Okay, what's the deal with QR? I'm starting with a matrix A. Let's make it two by two, a two by two. Okay, it's got a couple of columns. Can I draw them? So it's got a column there, that's its first column and it's got another column there, maybe that's not a very well conditioned matrix. Those are the columns of A. Plotted in the plane, two-space. Okay, so now the Gram-Schmidt idea is: out of those columns, get orthonormal columns. Get from A to Q. So the Gram-Schmidt idea is, out of these two vectors, two axes that are not at 90 degrees, produce vectors that are at 90 degrees. Actually, you can guess how you're going to do it. Let me say, okay, I'll settle for that direction, that can be my first direction, q_1. What should be q_2? If that direction is the right one for q_1 I say okay, I'll settle for that, what's the q_2 guy? Well, what am I going to do? I mean, Gram thought of it and Schmidt thought of it. Schmidt was a little later, but it wasn't, like that hard to think of it. What do you do here? Well, we know how to do projections from this least squares. What am I looking for? Subtract off the projection, right. Take the projection and subtract it off and be left with the component that's perpendicular. So this will be the q_1 direction and this will be, this guy e, what we called e, would tell me the q_2 direction. And then we could make those into unit vectors and we'd be golden.

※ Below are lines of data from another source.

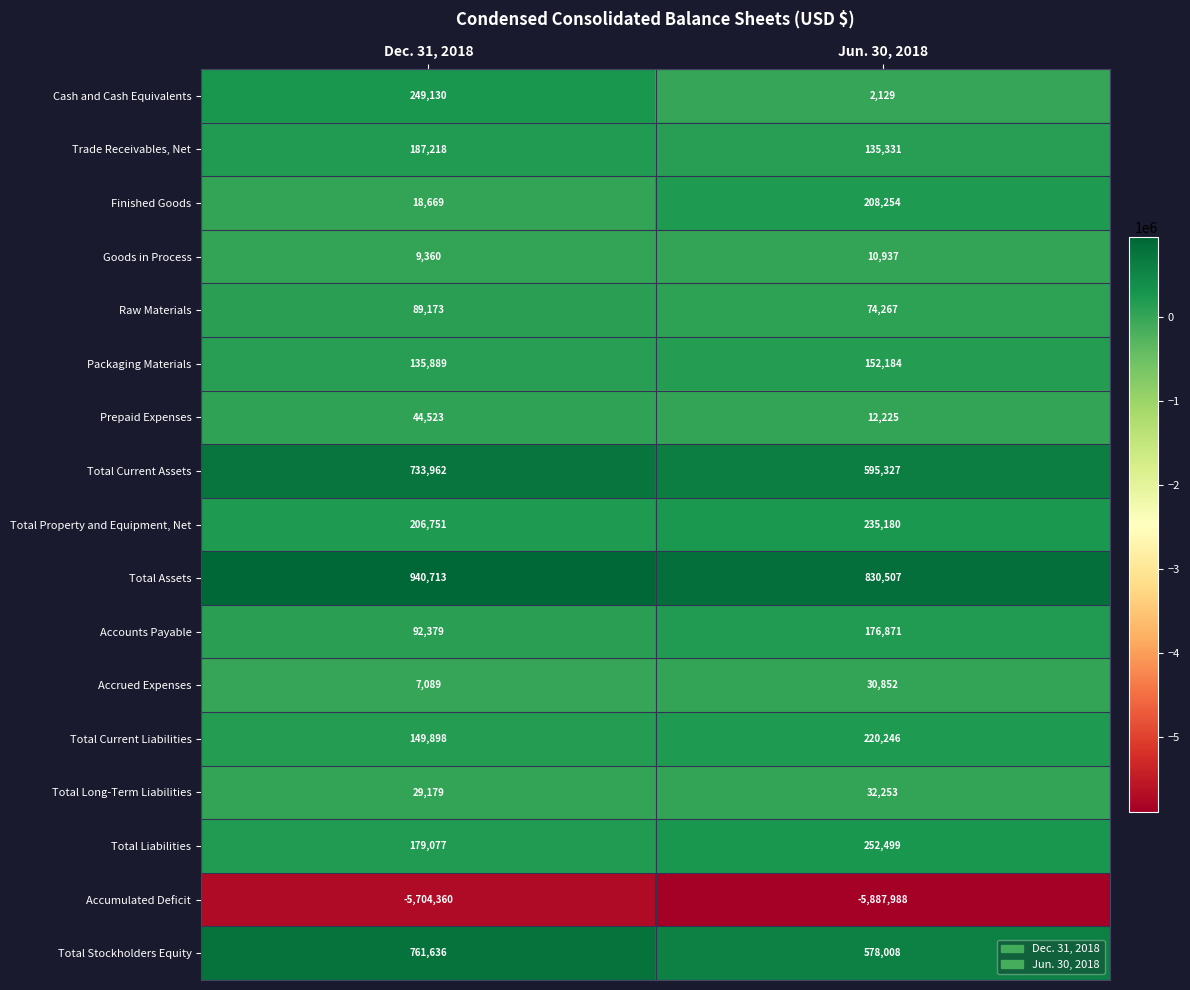

At which category is the sum across all series the highest?

Dec. 31, 2018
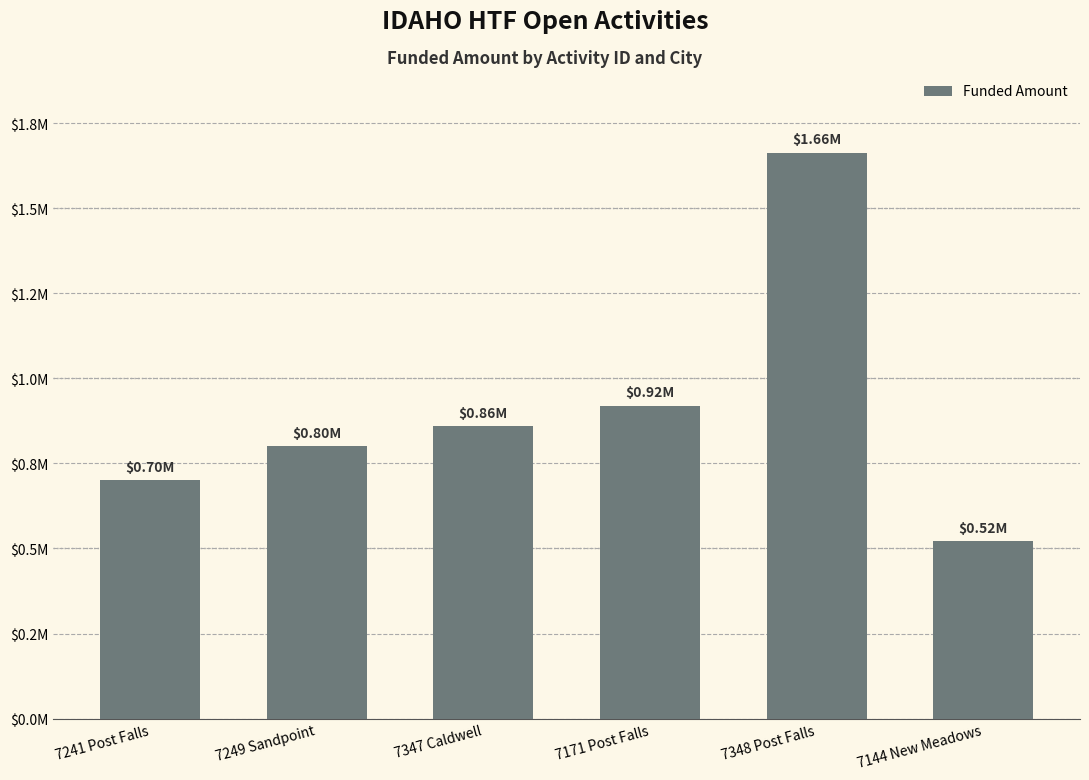

True or false: the data shows 1139809.8 at 7348 Post Falls.

False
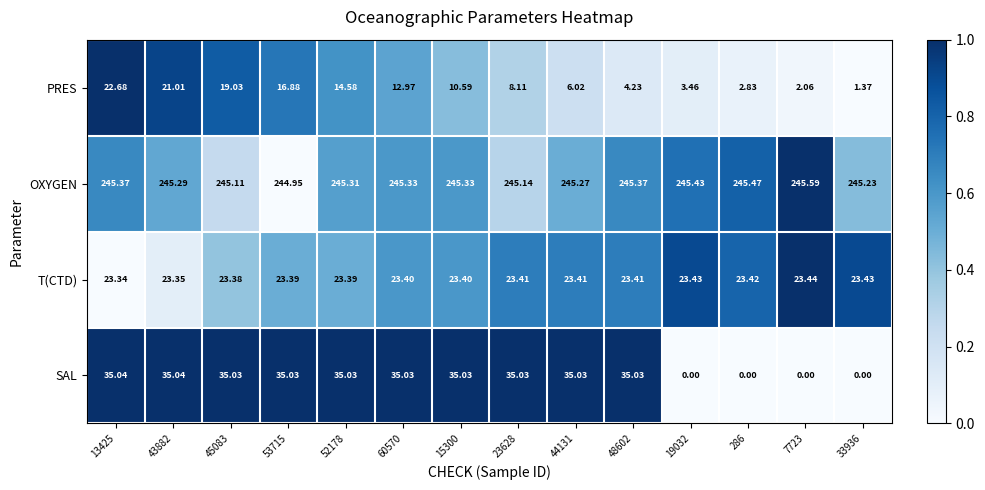

Which series changed the most between 286 and 33936?

PRES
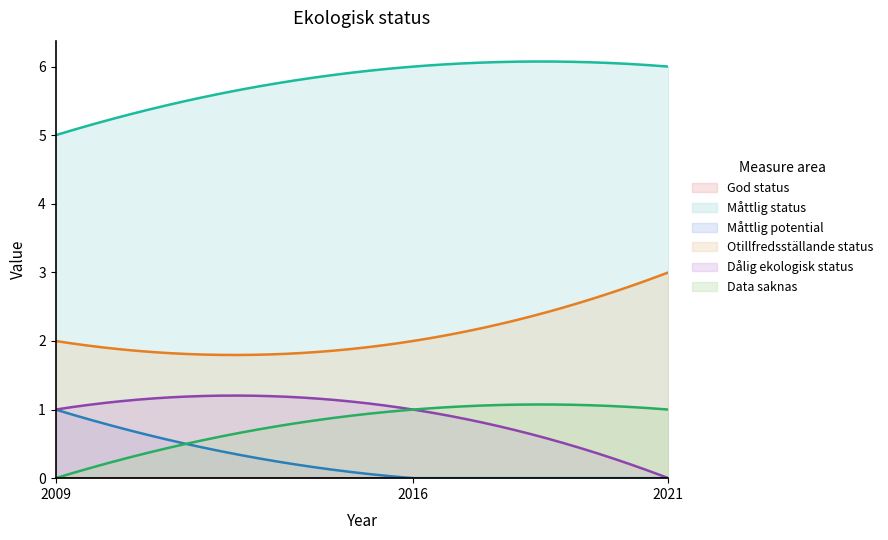

Reading right to left, extract all data points from this chart.

God status: 2021=0	2016=0	2009=0
Måttlig status: 2021=6	2016=6	2009=5
Måttlig potential: 2021=0	2016=0	2009=1
Otillfredsställande status: 2021=3	2016=2	2009=2
Dålig ekologisk status: 2021=0	2016=1	2009=1
Data saknas: 2021=1	2016=1	2009=0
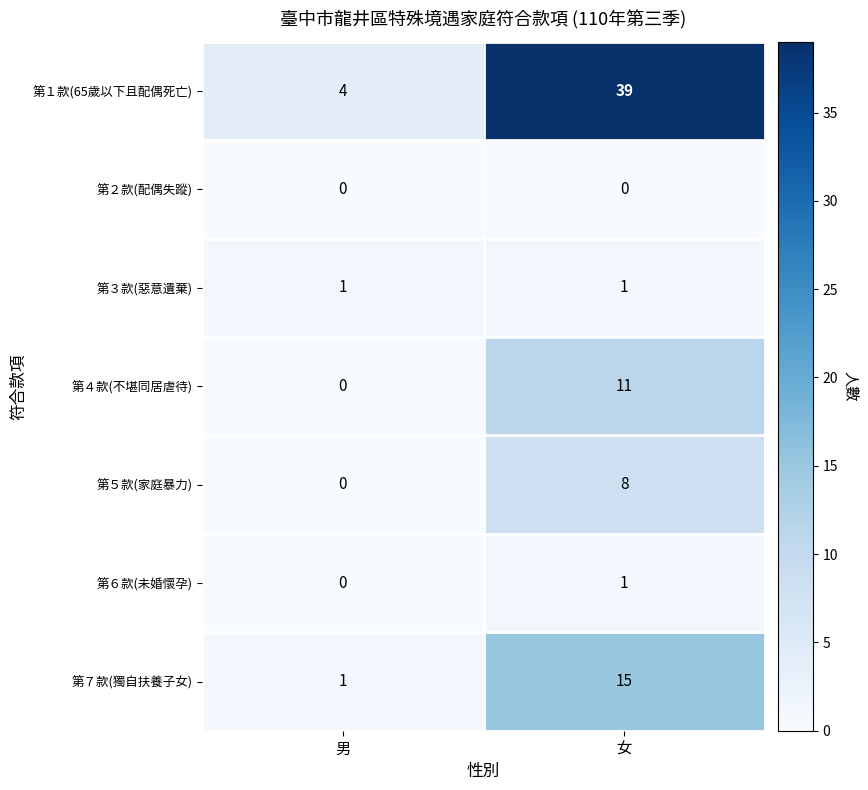

The value of 第３款(惡意遺棄) at 女 is 1. True or false?

True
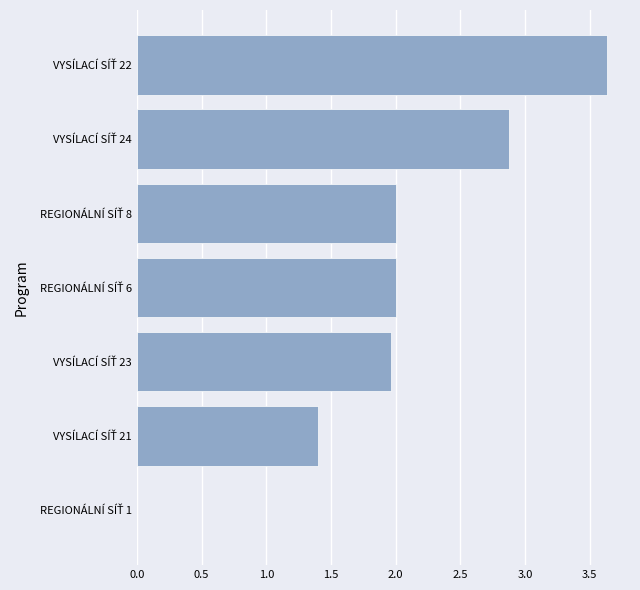

What is the sum of all values?

13.9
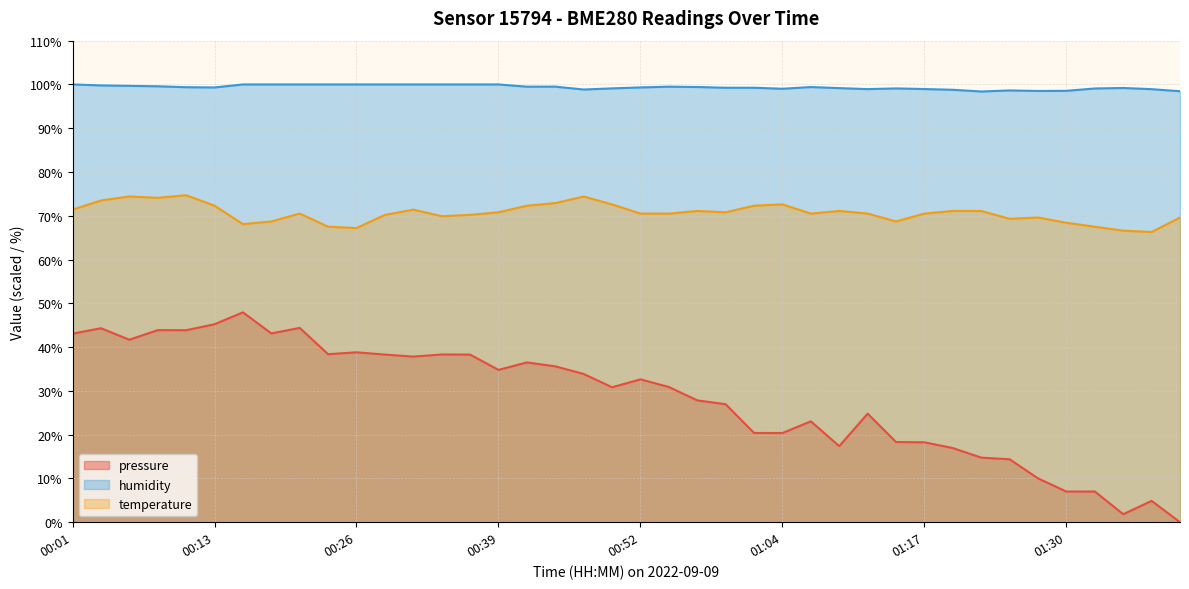

True or false: humidity and temperature intersect in this chart.

False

And if we did that we would discover that the original a_1, a_2 and a_1, so this is the original first column, and the original second column, would be the good q_1 and the good q_2 times some matrix R. So here's our A=QR. It's your chance to see this second major factorization of linear algebra. LU being the first, QR being the second. So what's up? Well, compare first columns. First columns, I didn't change direction. So all I have is here is some scaling r_(1,1), zero. Some number times q_1 is a_1. That direction was fine. The second direction, q_2 and a_2, those involve also a_1. So there's an r_(1,2) and an r_(2,2) there. The point was, this came out triangular. And that's what makes things good. It came out triangular because of the order that Gram and Schmidt worked. Gram and Schmidt settled the first one in the first direction. Then they settled the first two in the first two directions. If we were in three dimensions, there'd be an a_3 somewhere here, coming out of the board. And then the q_3 would come straight out of the board. Right? If you just see that you've got Gram-Schmidt completely. a_1 is there. So is q_1. a_2 is there. I'm in the board still, in the plane of a_1 and a_2, is the plane of q_1 and q_2, I'm just getting right angles in. a_3, the third column in a three by three case, is coming out at some angle. I want q_3 to come out at a 90 degree angle. So that q_3 will involve some combination of all the a's. So if it was three by three, this would grow to q_1, q_2, q_3, and this would then have three guys in its third column. But maybe you see that picture.

So that's what Gram-Schmidt achieves. And I just can't let time run out without saying that this is a pretty good way. Actually, nobody thought there was a better one for centuries. But then a guy named Householder came up with a different way, and a numerically little better way. Numerically a little better way. So this is the Gram-Schmidt way. Can I just put those words up here? So there's the Gram-Schmidt, the classical Gram-Schmidt idea, which was what I described, was the easy one, easy to describe. And then there's a method called Householder, just named after him, that MATLAB would follow. That every good qr code now uses Householder matrices. It achieves the same results. And if I had a little bit more time I could draw a picture of what it does. But there you go. So that's my lecture on, my quick lecture on numerical linear algebra. These two essential points and I'll see you this afternoon. Let me bring those quiz questions down again, for any discussion about the quiz.